The mayor hopes that the stumbling blocks will keep people stumbling over the fates of the Nazi victims and keep their names in mind. “It is very important to me to commemorate her,” emphasized Mittendorf. And the Talmud says: “A man is not forgotten until his name is forgotten.”

Erika Janzon (Greens) supported the project: “There cannot be enough forms of memory for the people who were persecuted and murdered.” For Holger Unnasch (SPD), the stumbling blocks are vivid history lessons: It becomes visible and understandable that the Nazis did not only killed in Berlin or other cities, “but also here in the country”.

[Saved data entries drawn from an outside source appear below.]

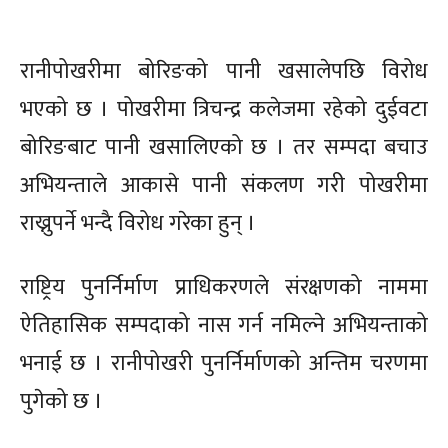
रानीपोखरीमा बोरिङको पानी खसालेपछि विरोध
भएको छ । पोखरीमा त्रिचन्द्र कलेजमा रहेको दुईवटा
बोरिङबाट पानी खसालिएको छ । तर सम्पदा बचाउ
अभियन्ताले आकासे पानी संकलण गरी पोखरीमा
राख्नुपर्ने भन्दै विरोध गरेका हुन् ।
राष्ट्रिय पुनर्निर्माण प्राधिकरणले संरक्षणको नाममा
ऐतिहासिक सम्पदाको नास गर्न नमिल्ने अभियन्ताको
भनाई छ । रानीपोखरी पुनर्निर्माणको अन्तिम चरणमा
पुगेको छ ।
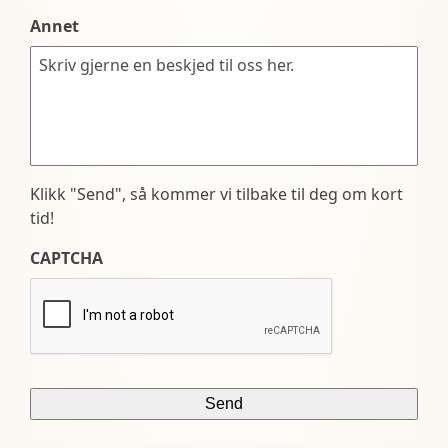
Annet
Klikk "Send", så kommer vi tilbake til deg om kort
tid!
CAPTCHA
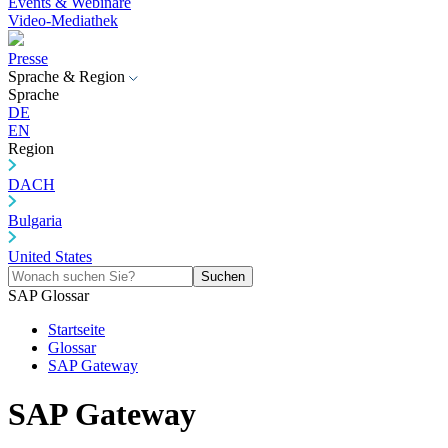
Events & Webinare
Video-Mediathek
Presse
Sprache & Region
Sprache
DE
EN
Region
DACH
Bulgaria
United States
Suchen
SAP Glossar
Startseite
Glossar
SAP Gateway
SAP Gateway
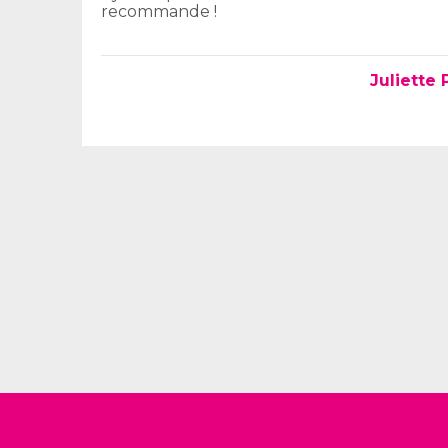
recommande !
Juliette P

Cornelia Wolf-Becker (Greens) recalled the two stumbling blocks laid in Eckstever in 2013 – the first in the community, which should now be followed by others in Fischerhude: “We want that here too.”

Dirk Gieschen (CDU) thought the project was “basically good” – but only in cooperation with the respective residents. The implementation requires a sure instinct. Stumbling blocks are usually placed on the public sidewalk in front of the last residence of the people they commemorate. Not all of today’s residents wanted that, Gieschen announced.

The local council also approved an additional warning plaque on Cato-Bontjes-van-Beek-Weg near the Fischerhuder church. Ludwig Schwarz (Greens) applied for the plaque “in memory of all people who were murdered, expelled, deported, forced into forced labor or driven to suicide during the National Socialist era”. The board on Cato-Weg, which is frequented by many pedestrians and cyclists, is a “good addition” to the stumbling blocks, SPD spokesman Unnasch summed up the general tenor. The exact wording is now to be fine-tuned and the best positioning of the reminder board determined.